▶ PAGE EXCERPT:
An addiction is something that controls people something they feel they cannot do without or something they do to alleviate pain or pressure. It comes in many varieties, such as drugs, alcohol, gambling, sex, shopping, eating, work, and yes approval. Like any addict, insecure people look for a ‘fix’ when they get shaky. They need someone to reaffirm them and assure them that everything is all right. -Joyce Meyer

I am currently reading the book Approval Addiction: Overcoming Your Need To Please Everyone by Joyce Meyer.

This book is helping me to see the areas in my life that I need to work on.

For years I have sought the approval of others which has lead me to stay in some unhealthy relationships in the past.

Because of my insecurities, I was looking for others to validate me. When they would not approve I would feel that I was not good enough. So then I would try harder to please.

Sometimes I would say yes when I wanted to say no. I would do anything to have their approval even if it meant I would compromise my values. I would do anything to avoid the pain of rejection.

However, I was never truly happy because I wasn’t being true to myself. I was allowing what people thought about me to be more important than what God thinks about me.

▶ GIVEN DATA:

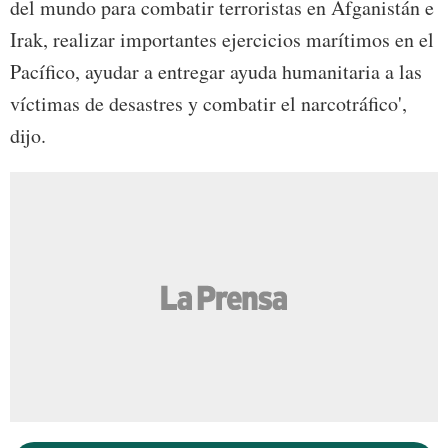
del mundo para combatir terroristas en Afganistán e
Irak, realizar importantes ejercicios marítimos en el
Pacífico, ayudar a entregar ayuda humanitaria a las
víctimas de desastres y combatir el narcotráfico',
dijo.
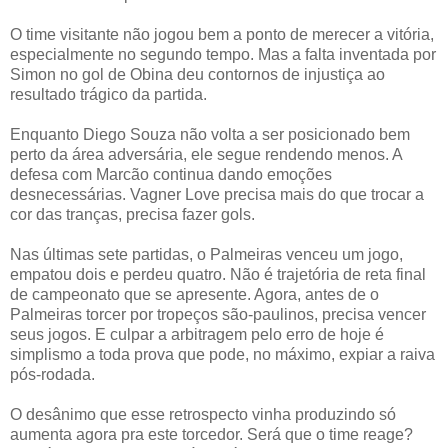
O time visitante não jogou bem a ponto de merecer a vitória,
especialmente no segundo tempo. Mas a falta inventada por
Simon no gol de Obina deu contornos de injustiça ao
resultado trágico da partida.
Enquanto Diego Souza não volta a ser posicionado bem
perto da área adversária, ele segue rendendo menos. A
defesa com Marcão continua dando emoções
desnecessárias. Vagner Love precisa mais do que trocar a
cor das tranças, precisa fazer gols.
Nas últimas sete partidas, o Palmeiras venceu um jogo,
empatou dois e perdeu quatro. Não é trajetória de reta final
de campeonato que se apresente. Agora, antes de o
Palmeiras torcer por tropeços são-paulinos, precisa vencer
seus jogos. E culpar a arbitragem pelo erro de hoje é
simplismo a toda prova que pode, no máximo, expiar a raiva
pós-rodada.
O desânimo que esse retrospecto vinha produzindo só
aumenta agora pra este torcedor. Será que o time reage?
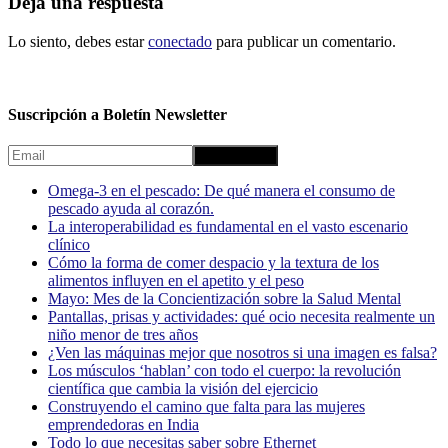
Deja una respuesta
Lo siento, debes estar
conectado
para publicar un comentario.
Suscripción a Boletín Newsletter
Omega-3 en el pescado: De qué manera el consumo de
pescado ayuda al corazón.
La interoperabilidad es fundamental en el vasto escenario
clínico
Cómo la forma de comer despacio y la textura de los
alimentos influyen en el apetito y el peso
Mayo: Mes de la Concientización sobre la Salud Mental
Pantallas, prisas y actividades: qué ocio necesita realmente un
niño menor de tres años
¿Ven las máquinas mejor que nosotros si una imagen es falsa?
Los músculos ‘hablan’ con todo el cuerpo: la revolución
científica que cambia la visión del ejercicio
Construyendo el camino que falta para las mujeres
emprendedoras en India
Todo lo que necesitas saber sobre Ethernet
--
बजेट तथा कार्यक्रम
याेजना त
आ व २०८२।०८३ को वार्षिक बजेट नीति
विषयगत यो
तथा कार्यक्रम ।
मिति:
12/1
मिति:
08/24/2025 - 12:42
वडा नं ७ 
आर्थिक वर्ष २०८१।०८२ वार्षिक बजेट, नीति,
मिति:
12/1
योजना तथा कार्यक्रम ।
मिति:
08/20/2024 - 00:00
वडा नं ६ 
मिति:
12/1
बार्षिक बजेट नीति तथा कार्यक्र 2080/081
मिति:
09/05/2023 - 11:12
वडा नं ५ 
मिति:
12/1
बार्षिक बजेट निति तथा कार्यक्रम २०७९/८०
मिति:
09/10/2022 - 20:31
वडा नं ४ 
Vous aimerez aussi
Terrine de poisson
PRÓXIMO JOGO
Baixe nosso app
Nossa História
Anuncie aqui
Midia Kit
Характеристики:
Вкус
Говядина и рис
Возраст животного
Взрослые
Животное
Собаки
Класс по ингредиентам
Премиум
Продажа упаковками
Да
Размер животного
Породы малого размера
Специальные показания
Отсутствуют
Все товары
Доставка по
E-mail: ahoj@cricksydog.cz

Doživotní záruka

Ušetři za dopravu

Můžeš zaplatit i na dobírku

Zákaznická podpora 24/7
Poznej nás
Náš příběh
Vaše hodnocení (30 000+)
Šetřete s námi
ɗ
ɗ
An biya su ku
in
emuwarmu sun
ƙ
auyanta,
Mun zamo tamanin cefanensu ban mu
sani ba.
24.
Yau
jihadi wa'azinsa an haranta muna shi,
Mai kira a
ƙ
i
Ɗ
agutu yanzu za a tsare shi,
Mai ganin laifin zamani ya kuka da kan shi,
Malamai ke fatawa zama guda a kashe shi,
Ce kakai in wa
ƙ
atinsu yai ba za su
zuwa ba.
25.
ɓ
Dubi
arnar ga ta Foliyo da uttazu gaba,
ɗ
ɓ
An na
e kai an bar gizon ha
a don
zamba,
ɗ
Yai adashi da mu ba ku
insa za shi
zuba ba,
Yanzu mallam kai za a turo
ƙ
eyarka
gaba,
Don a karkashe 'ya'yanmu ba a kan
* * *
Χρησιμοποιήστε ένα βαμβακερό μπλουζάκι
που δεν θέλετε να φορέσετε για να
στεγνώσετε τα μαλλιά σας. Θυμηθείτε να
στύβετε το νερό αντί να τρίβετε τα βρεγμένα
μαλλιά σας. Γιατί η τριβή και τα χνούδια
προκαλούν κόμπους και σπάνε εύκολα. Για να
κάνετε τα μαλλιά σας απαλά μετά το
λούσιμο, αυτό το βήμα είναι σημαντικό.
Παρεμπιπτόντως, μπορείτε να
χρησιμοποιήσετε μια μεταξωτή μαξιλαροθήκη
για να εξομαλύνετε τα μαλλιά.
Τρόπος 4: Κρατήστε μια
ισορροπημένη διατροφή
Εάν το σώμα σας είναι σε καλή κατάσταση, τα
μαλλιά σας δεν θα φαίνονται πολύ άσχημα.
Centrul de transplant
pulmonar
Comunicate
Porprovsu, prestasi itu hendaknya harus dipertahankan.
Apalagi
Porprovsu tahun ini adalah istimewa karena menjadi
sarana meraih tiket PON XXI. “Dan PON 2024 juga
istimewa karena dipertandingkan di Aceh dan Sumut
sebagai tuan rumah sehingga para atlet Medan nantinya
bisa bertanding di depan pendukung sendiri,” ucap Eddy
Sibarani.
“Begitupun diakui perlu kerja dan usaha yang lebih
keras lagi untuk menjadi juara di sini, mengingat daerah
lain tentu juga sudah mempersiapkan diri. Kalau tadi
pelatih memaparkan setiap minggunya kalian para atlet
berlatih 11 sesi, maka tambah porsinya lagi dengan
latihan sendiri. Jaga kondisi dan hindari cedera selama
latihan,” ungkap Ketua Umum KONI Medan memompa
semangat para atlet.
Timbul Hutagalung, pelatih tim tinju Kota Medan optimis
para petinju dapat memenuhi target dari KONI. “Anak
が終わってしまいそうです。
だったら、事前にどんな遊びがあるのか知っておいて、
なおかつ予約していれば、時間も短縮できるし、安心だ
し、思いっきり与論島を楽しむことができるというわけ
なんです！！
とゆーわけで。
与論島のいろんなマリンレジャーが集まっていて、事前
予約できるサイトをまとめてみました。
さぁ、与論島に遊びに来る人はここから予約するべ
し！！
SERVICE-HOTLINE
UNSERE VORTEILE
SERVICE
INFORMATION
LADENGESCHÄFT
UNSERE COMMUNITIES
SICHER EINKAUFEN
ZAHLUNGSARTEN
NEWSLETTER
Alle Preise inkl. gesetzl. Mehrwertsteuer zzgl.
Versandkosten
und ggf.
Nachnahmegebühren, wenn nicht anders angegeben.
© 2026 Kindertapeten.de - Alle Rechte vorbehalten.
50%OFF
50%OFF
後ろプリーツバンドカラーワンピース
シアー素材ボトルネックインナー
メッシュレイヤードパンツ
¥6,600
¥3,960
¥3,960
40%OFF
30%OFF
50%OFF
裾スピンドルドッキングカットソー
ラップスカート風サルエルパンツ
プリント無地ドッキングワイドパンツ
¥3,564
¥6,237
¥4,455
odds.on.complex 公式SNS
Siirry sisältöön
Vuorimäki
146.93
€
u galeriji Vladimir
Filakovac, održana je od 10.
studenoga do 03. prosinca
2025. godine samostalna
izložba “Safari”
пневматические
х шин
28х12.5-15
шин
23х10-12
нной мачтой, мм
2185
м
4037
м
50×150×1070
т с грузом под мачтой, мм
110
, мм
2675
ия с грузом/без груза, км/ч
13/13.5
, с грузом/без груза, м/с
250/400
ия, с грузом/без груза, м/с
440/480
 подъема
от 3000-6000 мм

▶ WHAT NEEDS TO BE DONE:
Rewrite the approval addiction passage between "I am currently" and "to work on.", inclusive, swapping "book" for "volume".

▶ RESULT OF THE TASK:
I am currently reading the volume Approval Addiction: Overcoming Your Need To Please Everyone by Joyce Meyer.

This volume is helping me to see the areas in my life that I need to work on.